White House, Defense oppose second program

March 25, 2011|Associated Press
  • This is not an irreversible step, said Ashton Carter, defense undersecretary for acquisition.
This is not an irreversible step, said Ashton Carter, defense undersecretary…

WASHINGTON — The Pentagon yesterday ordered a temporary halt to funding for an alternative engine being developed at GE Aviation plants in Ohio and Lynn, Mass., for the next-generation warplane, angering congressional backers who vowed to fight President Obama and Defense Secretary Robert Gates to save the program.

“The administration and the Department of Defense strongly oppose the extra engine program,’’ the Pentagon said, noting that Obama did not include money for a second engine for the F-35 Joint Strike Fighter in his budget for the next fiscal year.

“In our view it is a waste of taxpayer money that can be used to fund higher departmental priorities, and should be ended now,’’ the Pentagon said in a statement announcing that it had issued a stop-work order that lasts up to 90 days, as the engine’s fate is being decided in Congress.

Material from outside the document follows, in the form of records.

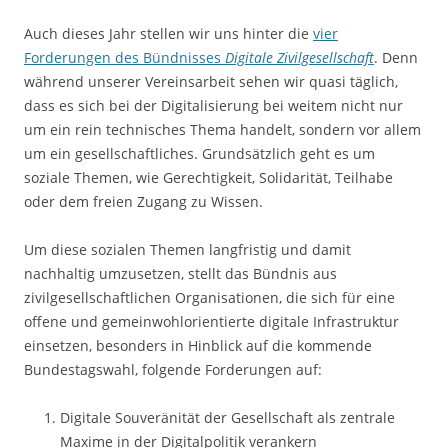
Auch dieses Jahr stellen wir uns hinter die
vier
Forderungen des Bündnisses
Digitale Zivilgesellschaft
. Denn
während unserer Vereinsarbeit sehen wir quasi täglich,
dass es sich bei der Digitalisierung bei weitem nicht nur
um ein rein technisches Thema handelt, sondern vor allem
um ein gesellschaftliches. Grundsätzlich geht es um
soziale Themen, wie Gerechtigkeit, Solidarität, Teilhabe
oder dem freien Zugang zu Wissen.
Um diese sozialen Themen langfristig und damit
nachhaltig umzusetzen, stellt das Bündnis aus
zivilgesellschaftlichen Organisationen, die sich für eine
offene und gemeinwohlorientierte digitale Infrastruktur
einsetzen, besonders in Hinblick auf die kommende
Bundestagswahl, folgende Forderungen auf:
Digitale Souveränität der Gesellschaft als zentrale
Maxime in der Digital­politik verankern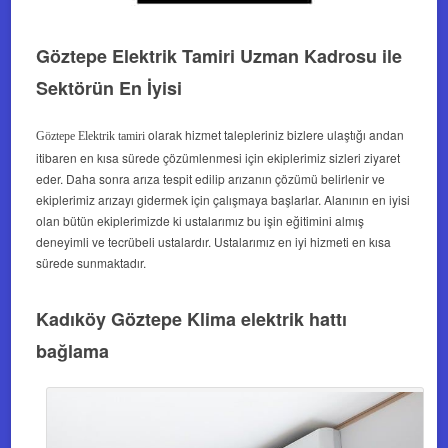
Göztepe Elektrik Tamiri Uzman Kadrosu ile
Sektörün En İyisi
olarak hizmet talepleriniz bizlere ulaştığı andan
Göztepe Elektrik tamiri
itibaren en kısa sürede çözümlenmesi için ekiplerimiz sizleri ziyaret
eder. Daha sonra arıza tespit edilip arızanın çözümü belirlenir ve
ekiplerimiz arızayı gidermek için çalışmaya başlarlar. Alanının en iyisi
olan bütün ekiplerimizde ki ustalarımız bu işin eğitimini almış
deneyimli ve tecrübeli ustalardır. Ustalarımız en iyi hizmeti en kısa
sürede sunmaktadır.
Kadıköy Göztepe Klima elektrik hattı
bağlama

GE Aviation spokesman Rick Kennedy said no jobs would be immediately affected by the order because the company intends to self-fund the project “through this crisis.’’

The engine has been the focus of an intense lobbying and political battle on Capitol Hill for the past three years. Lawmakers from communities that could lose jobs if the program is killed, including Representative John Tierney, Democrat of Salem, and both Massachusetts senators — John F. Kerry, a Democrat, and Scott Brown, a Republican — have joined some military analysts who argue competition between the main engine and the alternate engine would save money in the long run while creating jobs.

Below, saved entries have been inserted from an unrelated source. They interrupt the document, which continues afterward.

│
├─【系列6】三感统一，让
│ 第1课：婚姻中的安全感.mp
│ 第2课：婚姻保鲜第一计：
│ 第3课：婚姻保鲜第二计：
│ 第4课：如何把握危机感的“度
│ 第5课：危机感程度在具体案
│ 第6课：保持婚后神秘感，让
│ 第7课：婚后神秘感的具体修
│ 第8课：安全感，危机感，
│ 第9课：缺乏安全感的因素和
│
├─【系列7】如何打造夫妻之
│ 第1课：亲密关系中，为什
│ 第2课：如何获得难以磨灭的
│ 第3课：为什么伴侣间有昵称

The main engine for the F-35 program is being developed by Pratt & Whitney. GE’s alternate is being developed in conjunction with London-based Rolls-Royce.

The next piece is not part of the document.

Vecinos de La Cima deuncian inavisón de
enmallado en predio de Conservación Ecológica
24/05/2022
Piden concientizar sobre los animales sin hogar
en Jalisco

The F-35 program, which consolidates the building of jet fighters for all the armed services, is estimated to cost at least $382 billion. Eliminating the GE-Rolls Royce team gives Pratt & Whitney a “$100 billion monopoly’’ on the engines, according to the two companies.

In congressional testimony, however, Gates said the second engine requires another $3 billion to develop. Spending that money “in a time of economic distress’’ is a waste, he said.

Proponents of the alternative engine denounced the Pentagon’s stop-work order yesterday.

Representative Howard “Buck’’ McKeon, Republican of California and the chairman of the House Armed Services Committee, said backers of the second engine would try to keep it alive.

McKeon complained that choosing one contractor to make the planes’ engines amounted to the largest earmark in the history of the Defense Department.